+++ RECORDS FOR THE EXERCISE
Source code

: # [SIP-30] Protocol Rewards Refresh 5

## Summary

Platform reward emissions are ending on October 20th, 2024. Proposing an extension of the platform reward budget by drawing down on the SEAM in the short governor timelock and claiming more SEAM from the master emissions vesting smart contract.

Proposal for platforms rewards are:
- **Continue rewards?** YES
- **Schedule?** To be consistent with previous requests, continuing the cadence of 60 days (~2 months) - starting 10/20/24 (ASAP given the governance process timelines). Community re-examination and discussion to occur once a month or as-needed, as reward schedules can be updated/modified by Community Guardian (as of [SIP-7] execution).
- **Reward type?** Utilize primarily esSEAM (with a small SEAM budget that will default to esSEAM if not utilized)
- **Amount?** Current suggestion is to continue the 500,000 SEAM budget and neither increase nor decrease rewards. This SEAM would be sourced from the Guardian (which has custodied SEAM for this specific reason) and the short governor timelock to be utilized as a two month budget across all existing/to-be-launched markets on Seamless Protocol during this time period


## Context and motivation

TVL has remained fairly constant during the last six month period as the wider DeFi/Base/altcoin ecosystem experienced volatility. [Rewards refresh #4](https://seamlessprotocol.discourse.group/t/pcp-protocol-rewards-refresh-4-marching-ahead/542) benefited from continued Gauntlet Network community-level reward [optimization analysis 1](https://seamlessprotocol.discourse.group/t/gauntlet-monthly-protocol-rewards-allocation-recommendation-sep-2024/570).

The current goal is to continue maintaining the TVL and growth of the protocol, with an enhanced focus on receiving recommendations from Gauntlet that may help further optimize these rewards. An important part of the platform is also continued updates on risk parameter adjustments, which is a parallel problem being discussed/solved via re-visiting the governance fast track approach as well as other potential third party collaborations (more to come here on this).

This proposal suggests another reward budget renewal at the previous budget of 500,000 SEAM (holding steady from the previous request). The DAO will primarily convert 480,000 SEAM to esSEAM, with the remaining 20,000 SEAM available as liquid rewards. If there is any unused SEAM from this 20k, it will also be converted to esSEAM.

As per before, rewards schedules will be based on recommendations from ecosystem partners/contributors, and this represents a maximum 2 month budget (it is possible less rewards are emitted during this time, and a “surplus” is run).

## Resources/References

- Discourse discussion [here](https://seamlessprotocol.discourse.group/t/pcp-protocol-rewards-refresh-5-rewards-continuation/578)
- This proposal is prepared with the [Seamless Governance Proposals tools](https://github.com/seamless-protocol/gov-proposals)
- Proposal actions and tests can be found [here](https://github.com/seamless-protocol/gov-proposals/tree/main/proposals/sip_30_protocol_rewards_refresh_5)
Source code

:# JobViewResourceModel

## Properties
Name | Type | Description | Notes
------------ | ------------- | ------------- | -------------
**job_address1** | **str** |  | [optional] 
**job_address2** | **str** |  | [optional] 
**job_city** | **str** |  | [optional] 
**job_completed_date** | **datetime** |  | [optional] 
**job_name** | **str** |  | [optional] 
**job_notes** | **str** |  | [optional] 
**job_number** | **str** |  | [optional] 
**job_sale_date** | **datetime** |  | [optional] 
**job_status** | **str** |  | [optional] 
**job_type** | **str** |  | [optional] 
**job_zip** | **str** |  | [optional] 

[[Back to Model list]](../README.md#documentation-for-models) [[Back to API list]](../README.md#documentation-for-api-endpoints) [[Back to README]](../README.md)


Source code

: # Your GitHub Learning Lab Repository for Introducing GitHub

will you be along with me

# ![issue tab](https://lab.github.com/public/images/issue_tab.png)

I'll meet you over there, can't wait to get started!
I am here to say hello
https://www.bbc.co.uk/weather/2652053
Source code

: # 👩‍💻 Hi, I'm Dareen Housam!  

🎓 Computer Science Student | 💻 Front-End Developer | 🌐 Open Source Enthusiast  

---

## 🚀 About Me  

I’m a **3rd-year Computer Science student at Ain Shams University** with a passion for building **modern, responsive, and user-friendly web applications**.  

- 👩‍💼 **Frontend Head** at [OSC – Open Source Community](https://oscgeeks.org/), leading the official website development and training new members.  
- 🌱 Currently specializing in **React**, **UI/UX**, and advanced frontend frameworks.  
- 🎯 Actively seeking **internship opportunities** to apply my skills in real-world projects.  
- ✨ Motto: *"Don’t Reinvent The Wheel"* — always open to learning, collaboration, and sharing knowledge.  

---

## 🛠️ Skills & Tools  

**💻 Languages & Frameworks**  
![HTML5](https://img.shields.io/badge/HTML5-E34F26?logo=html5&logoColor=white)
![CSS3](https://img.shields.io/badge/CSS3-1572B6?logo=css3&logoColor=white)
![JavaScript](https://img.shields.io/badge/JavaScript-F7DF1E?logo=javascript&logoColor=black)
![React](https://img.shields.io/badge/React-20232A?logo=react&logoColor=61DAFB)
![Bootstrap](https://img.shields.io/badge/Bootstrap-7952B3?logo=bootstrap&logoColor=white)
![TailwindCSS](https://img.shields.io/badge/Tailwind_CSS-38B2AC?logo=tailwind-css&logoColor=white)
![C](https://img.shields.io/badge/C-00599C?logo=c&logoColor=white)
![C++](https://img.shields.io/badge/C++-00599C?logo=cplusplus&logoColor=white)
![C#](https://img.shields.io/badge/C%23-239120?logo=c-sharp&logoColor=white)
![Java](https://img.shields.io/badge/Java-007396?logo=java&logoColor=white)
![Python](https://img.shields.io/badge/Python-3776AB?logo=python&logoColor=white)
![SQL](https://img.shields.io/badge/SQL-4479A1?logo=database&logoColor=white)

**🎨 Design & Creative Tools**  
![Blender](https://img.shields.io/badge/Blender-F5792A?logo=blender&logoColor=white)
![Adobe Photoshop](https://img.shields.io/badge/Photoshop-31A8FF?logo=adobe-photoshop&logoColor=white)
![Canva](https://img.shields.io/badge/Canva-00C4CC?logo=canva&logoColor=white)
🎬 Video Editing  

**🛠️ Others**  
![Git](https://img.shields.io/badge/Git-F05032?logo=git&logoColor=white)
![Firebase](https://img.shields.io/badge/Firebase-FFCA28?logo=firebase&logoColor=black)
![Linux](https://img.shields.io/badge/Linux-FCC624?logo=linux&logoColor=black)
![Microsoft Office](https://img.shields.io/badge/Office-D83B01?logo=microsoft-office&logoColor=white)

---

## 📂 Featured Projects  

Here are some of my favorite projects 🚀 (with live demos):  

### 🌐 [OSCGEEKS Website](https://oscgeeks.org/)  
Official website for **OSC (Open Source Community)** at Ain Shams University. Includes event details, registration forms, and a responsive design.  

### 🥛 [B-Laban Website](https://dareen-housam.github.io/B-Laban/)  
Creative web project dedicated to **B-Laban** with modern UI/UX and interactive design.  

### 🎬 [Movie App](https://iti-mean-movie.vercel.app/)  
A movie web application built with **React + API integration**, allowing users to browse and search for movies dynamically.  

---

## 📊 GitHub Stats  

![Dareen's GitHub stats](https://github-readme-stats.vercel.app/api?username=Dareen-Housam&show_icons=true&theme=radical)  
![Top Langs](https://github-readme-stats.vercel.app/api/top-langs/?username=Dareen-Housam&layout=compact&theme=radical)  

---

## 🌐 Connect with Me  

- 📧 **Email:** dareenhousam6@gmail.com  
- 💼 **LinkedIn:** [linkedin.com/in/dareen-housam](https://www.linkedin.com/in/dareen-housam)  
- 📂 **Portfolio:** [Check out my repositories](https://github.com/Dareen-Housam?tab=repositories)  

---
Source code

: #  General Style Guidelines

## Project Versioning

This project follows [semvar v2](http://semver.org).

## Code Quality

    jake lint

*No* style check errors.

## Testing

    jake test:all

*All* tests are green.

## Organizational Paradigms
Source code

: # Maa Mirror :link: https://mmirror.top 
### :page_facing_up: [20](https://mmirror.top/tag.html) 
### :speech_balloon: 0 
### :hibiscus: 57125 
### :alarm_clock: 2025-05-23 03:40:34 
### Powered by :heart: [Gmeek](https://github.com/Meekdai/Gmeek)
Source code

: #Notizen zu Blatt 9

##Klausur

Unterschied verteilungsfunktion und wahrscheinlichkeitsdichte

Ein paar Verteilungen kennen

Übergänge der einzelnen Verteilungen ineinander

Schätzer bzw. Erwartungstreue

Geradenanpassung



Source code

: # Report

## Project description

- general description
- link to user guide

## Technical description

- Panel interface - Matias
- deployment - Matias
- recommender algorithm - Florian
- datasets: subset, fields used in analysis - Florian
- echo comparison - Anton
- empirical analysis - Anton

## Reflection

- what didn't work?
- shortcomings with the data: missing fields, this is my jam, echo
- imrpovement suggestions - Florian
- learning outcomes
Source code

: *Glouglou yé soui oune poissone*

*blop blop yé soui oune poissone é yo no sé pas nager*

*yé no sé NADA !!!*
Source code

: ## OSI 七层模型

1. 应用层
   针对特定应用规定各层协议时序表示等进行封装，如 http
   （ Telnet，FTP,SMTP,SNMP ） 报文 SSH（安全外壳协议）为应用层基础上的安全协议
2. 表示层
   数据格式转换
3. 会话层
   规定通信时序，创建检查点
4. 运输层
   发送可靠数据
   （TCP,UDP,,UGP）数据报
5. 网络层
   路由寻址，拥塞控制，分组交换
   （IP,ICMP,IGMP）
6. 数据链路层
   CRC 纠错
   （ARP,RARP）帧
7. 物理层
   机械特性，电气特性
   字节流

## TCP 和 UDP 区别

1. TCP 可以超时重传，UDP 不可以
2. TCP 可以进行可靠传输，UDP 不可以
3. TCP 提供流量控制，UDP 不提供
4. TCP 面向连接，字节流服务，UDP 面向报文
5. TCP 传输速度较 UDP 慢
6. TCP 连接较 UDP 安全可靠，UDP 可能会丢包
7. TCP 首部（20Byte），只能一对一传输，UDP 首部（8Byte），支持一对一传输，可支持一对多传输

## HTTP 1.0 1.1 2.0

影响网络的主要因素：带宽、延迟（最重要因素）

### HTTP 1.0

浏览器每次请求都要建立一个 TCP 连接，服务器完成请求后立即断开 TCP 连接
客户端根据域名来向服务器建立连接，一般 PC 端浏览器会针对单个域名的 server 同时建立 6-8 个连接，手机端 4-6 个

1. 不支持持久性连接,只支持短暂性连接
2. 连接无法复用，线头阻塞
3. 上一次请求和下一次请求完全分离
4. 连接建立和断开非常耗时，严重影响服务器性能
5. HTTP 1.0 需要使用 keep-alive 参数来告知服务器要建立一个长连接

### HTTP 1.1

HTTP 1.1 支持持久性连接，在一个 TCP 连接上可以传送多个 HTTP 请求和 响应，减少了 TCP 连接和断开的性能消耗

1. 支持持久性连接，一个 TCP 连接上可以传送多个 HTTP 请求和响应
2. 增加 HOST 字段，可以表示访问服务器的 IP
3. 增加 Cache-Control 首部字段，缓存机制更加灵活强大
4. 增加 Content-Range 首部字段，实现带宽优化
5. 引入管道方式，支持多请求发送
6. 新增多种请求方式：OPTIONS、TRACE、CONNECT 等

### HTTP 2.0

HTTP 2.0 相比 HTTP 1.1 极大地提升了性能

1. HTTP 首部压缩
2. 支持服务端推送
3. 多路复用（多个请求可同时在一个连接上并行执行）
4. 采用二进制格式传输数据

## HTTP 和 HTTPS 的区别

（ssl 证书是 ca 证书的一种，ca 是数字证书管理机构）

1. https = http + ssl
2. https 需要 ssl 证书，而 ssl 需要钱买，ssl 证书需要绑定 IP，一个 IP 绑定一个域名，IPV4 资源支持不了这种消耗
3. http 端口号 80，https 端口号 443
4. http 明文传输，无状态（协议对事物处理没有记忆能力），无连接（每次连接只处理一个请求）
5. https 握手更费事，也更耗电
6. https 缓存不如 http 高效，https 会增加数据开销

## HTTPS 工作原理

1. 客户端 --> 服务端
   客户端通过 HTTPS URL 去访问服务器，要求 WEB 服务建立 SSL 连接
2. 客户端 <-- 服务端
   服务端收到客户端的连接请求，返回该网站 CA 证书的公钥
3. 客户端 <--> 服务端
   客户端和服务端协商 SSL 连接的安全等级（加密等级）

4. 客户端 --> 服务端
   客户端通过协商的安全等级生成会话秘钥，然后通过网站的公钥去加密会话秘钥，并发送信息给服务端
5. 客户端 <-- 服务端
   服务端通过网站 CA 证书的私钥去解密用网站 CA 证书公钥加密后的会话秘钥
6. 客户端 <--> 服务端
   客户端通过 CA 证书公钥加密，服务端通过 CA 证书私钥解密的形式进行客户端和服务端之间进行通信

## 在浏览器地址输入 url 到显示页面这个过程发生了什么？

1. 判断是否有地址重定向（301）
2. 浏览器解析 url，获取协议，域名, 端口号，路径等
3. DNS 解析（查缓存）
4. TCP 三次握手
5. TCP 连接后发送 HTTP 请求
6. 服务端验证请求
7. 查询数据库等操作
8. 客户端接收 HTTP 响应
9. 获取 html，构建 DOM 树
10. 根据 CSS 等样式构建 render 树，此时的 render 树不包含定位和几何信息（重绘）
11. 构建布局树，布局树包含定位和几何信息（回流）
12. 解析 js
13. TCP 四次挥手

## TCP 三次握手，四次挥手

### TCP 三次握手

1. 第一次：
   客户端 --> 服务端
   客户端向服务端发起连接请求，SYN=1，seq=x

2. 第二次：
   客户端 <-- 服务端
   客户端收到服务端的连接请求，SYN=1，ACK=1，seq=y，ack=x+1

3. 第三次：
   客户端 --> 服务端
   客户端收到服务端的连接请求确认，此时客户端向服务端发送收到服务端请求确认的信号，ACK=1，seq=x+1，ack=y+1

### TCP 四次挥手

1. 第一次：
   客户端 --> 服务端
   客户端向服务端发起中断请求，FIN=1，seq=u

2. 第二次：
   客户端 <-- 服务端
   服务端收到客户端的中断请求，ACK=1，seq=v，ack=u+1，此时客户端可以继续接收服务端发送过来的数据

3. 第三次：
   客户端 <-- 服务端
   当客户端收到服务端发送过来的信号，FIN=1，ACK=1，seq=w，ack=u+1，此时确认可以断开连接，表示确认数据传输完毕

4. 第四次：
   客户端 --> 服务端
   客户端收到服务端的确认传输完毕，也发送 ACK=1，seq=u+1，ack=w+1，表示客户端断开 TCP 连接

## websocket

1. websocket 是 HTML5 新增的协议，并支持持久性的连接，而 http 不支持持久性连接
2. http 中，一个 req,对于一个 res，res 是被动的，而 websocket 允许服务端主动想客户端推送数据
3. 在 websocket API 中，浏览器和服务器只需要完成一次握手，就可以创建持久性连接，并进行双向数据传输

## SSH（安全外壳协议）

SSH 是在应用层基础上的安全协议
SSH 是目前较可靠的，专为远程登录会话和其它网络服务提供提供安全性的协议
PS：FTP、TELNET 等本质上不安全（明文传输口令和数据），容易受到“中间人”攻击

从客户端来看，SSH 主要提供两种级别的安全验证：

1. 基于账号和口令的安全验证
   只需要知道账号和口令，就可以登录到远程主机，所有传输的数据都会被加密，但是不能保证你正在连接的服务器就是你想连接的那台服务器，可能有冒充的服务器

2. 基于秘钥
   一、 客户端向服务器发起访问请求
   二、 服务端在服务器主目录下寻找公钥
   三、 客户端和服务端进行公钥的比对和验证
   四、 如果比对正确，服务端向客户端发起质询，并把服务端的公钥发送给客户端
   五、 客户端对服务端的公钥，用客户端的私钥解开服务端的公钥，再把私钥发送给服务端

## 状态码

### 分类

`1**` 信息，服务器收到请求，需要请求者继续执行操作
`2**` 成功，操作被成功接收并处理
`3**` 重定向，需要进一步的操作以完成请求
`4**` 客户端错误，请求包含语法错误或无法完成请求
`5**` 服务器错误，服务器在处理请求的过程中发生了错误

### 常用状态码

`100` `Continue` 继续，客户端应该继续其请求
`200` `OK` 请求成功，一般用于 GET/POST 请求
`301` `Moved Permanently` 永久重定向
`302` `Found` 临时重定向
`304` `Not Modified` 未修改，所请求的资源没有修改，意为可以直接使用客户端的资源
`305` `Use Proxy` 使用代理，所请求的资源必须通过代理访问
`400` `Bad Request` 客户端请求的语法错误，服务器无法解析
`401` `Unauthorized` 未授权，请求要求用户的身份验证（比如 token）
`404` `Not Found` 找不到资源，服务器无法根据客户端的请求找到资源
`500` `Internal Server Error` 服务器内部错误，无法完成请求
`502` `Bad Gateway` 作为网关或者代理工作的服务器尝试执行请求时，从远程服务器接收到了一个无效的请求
++++++
INSTRUCTIONS FOR THE TASK: Using the records above, find and show each line with the string "vercel".

RESPONSE AREA:
### 🎬 [Movie App](https://iti-mean-movie.vercel.app/)  
![Dareen's GitHub stats](https://github-readme-stats.vercel.app/api?username=Dareen-Housam&show_icons=true&theme=radical)  
![Top Langs](https://github-readme-stats.vercel.app/api/top-langs/?username=Dareen-Housam&layout=compact&theme=radical)  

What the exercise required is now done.